We have announced the BMO Centre expansion project in Calgary, Alberta. The project is expected to create more than 1,800 jobs during construction and 500 new full-time positions once it is completed. This will allow the BMO Centre to be a tier one facility to attract worldwide conventions to Calgary. This will be in addition to Vancouver, Montreal and Toronto. I think this will certainly change the nature of tourism in the city. Being able to have a tier one facility is really transformative for a city like Calgary.
We are also continuing to work with Windsor-Detroit Bridge Authority on the Gordie Howe International Bridge. Significant work is underway on the design, foundation, and other construction which will create up to 2,500 jobs over the course of the project, which is one of the largest, not only in Ontario and Canada, but also in North America. Thanks to the hard work of Canadians, Canada's economy is strong and growing. Our historic investments in infrastructure are playing a key role by creating lasting economic and social benefits for Canadians in communities of all sizes.
Since we took office, 900,000 jobs have been created across Canada. The unemployment rate has been at its lowest since Statistics Canada began tracking unemployment rates more than 40 years ago.
Budget 2019 demonstrates our continued commitment to investing in infrastructure and our communities.

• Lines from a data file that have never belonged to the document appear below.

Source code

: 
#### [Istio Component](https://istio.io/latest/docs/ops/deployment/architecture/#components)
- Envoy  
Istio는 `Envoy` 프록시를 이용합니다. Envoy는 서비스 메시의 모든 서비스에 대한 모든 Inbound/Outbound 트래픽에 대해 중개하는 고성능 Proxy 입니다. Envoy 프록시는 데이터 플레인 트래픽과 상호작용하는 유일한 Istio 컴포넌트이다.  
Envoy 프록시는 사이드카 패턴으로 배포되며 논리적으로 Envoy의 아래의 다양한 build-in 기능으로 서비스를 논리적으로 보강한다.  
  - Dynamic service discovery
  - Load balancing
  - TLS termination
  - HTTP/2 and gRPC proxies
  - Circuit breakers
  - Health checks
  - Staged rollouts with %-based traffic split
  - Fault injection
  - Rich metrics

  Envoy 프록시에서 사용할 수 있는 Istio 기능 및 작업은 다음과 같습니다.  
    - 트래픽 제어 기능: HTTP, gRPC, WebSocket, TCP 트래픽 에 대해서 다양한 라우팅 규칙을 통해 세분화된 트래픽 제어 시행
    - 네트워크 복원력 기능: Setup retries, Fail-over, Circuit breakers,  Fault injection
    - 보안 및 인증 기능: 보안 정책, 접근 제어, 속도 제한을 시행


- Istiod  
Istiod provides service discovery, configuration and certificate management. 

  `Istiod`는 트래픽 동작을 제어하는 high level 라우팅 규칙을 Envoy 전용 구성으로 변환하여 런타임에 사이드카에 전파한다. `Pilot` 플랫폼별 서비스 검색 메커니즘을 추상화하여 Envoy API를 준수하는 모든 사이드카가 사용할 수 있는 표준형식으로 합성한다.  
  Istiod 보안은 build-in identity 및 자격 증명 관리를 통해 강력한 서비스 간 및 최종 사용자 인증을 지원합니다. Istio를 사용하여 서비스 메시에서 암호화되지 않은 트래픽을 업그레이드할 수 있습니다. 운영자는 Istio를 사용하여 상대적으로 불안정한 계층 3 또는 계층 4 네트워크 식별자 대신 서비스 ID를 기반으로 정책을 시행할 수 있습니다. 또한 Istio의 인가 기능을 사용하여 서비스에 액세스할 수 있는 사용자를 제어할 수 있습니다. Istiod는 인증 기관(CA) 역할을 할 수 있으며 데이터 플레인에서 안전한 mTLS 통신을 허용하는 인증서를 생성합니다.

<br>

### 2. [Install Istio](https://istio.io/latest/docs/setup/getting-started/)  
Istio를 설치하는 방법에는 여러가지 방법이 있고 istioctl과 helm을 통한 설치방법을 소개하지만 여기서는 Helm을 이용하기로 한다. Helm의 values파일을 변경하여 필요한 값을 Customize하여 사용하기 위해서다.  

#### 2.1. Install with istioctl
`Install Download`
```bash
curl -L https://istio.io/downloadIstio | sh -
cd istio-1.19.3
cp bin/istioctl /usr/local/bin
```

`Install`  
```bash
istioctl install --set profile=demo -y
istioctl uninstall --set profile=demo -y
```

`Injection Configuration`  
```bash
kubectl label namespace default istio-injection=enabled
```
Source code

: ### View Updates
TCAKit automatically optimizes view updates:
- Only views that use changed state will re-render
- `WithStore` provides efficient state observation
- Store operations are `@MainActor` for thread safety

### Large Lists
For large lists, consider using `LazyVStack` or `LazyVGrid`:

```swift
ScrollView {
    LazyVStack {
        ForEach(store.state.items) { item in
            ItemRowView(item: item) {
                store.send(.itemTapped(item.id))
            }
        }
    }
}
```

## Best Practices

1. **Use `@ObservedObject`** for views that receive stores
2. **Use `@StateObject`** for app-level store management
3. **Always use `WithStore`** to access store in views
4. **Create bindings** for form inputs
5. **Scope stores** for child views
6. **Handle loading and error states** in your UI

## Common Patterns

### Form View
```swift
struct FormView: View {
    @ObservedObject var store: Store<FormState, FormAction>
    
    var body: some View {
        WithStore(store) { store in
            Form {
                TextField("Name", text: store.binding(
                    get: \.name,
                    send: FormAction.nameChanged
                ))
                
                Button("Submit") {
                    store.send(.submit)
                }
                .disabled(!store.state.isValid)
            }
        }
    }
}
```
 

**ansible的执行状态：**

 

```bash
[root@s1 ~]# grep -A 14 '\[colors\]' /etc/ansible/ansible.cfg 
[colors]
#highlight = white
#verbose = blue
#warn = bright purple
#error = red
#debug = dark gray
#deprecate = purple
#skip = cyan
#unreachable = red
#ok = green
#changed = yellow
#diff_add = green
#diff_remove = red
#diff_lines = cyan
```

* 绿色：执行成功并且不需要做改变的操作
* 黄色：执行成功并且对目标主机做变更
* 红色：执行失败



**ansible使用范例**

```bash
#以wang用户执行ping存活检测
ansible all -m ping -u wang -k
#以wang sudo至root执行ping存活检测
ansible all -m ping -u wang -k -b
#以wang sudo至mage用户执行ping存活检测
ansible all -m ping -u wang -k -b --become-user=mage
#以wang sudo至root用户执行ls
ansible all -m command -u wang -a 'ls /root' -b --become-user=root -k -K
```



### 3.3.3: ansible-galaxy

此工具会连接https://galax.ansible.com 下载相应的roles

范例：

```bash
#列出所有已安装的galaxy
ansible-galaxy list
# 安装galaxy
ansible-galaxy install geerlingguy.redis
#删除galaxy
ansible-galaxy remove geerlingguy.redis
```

It includes, notably, a one-time municipal top-up of $2.2 billion through the federal Gas Tax Fund to address priorities in municipalities and first nation communities.
There's $60 million in 2018-19 to the Federation of Canadian Municipalities to help small communities get the training they need to better manage their infrastructure assets.
There's also $300 million for a new housing supply challenge that will invite municipalities and other stakeholder groups across Canada to propose new ways to break down barriers that limit the creation of new housing.